The staff of a Northland drug and alcohol treatment service are devastated after a fire razed their rehabilitation centre - but they're hugely grateful no one was inside at the time.

Ngati Hine Health Trust was yesterday looking for alternative accommodation for the men who were undergoing treatment, and has vowed to get the "desperately needed" service back up and running as soon as possible.

The alarm was raised about 12.30pm yesterday at Te Hurihanga, a residential facility on State Highway 1 just north of Ohaeawai.

Te Hurihanga was home for six weeks at a time for up to seven men receiving treatment for addiction.
Te Hurihanga was home for six weeks at a time for up to seven men receiving treatment for addiction.

Okaihau Fire Brigade was first on the scene, fire chief Andrew Graham saying the volunteers could see the column of thick black smoke from Okaihau, 8km away. When they arrived the building was burning fiercely and the roof had collapsed.


While police ascertained no one was inside - the last person left about 11am - firefighters saved an adjoining garage and a staff member's four-wheel-drive. The garage roof had started melting and the vehicle's paintwork had started blistering.

The fire was contained within five minutes and knocked down within an hour, Mr Graham said.

The cause was not yet known - the investigation was still under way at edition time yesterday - but arson had been ruled out.

The centre is run by the Ngati Hine Health Trust and takes referrals from the Northland District Health Board. It can take up to seven men at a time for an intensive six-week programme.
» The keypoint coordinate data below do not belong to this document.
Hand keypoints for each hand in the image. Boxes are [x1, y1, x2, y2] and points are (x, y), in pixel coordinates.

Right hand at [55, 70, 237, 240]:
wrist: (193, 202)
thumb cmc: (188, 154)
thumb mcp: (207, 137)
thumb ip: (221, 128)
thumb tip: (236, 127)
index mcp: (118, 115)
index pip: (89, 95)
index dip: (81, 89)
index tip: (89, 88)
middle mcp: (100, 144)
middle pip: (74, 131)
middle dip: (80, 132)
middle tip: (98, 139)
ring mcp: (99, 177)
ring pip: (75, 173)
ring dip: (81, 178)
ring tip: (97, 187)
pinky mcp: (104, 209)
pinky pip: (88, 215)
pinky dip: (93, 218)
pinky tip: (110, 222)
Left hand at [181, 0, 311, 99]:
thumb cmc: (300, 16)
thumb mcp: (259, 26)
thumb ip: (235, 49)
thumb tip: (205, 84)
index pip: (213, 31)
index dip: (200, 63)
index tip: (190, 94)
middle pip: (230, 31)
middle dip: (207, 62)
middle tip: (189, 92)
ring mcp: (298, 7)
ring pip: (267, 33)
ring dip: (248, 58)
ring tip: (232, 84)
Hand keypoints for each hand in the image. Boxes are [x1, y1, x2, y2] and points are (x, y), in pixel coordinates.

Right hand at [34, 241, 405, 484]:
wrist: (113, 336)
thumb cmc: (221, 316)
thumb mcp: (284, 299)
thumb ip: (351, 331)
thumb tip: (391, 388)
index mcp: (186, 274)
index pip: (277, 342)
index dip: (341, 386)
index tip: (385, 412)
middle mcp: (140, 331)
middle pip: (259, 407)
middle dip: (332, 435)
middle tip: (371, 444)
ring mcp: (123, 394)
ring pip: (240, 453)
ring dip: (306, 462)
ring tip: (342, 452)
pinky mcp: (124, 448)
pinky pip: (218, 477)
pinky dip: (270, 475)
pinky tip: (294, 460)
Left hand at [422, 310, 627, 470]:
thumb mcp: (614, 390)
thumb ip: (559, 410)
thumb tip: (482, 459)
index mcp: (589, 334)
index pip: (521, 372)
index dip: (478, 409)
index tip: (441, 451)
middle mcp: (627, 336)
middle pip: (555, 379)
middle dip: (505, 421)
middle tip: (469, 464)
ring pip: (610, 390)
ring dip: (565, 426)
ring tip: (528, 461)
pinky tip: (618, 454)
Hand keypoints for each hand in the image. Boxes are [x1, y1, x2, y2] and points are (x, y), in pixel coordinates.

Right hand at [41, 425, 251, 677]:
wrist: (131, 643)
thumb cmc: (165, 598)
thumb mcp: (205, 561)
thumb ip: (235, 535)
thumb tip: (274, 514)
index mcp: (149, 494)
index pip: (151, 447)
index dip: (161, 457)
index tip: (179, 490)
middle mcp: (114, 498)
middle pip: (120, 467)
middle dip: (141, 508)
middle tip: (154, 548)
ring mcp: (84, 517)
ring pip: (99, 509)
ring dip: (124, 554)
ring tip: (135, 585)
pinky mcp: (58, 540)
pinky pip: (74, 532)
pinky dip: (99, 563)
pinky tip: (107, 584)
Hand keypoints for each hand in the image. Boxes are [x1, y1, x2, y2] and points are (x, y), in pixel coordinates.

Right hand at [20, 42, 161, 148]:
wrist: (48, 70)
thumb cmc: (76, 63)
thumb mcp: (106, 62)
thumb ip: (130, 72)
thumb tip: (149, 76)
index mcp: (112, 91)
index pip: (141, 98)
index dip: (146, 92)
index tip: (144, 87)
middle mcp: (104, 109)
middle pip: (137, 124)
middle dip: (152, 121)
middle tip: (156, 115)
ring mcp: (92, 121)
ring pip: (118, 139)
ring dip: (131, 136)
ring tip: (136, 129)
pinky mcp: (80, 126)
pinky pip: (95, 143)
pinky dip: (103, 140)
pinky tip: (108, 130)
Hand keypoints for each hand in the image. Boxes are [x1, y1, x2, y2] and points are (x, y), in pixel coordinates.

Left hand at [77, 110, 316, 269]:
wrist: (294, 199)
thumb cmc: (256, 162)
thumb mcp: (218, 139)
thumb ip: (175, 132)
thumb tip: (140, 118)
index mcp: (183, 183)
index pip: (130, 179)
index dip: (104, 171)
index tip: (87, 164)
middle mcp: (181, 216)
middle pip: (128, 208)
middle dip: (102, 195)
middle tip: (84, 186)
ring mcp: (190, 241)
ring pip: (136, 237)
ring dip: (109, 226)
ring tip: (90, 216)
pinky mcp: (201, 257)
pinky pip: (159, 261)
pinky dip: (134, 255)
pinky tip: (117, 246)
Kaiarahi (service manager) Segina Te Ahuahu said the facility had been in use for almost 15 years and had had a positive effect on many Northland families.

"We're devastated by the loss of this house. A lot of healing has happened here."

The men were at another site at the time undergoing therapy and anger management courses. She was on her way yesterday to tell them in person what had happened.

Ngati Hine Health Trust chairwoman Gwen Te Pania-Palmer said it was "very fortunate" no one was at the centre at the time.

One programme had just ended so only three men had been staying. Staff were yesterday looking for alternative accommodation and buying basic supplies for them.

The men, who were aged in their 30s to 50s, had lost everything they brought with them. Some clients brought everything they owned, she said.

"Some will have lost their treasures, but we're thankful they are safe."

Four more men were due to start on Monday. The trust would ask the health board for a short deferral, but it was committed to getting the service back up and running as soon as possible.

"There's a desperate need for residential treatment in Northland. If we don't have it here, people will get shipped to Auckland," she said.

The trust would consider whether to rebuild. The building was insured and the trust owned the land.

Trust staff, the three men, and women staying in a similar rehabilitation centre in Kaikohe were due to visit the site this morning for a blessing.

Mrs Pania-Palmer said the trust was grateful to the Fire Service which had responded quickly, along with police and an iwi liaison officer, and been supportive even as they were fighting the fire.

The Okaihau fire crew included two 16-year-old recruits from Okaihau College. They were assisted by a crew from Kaikohe and a tanker from Kerikeri.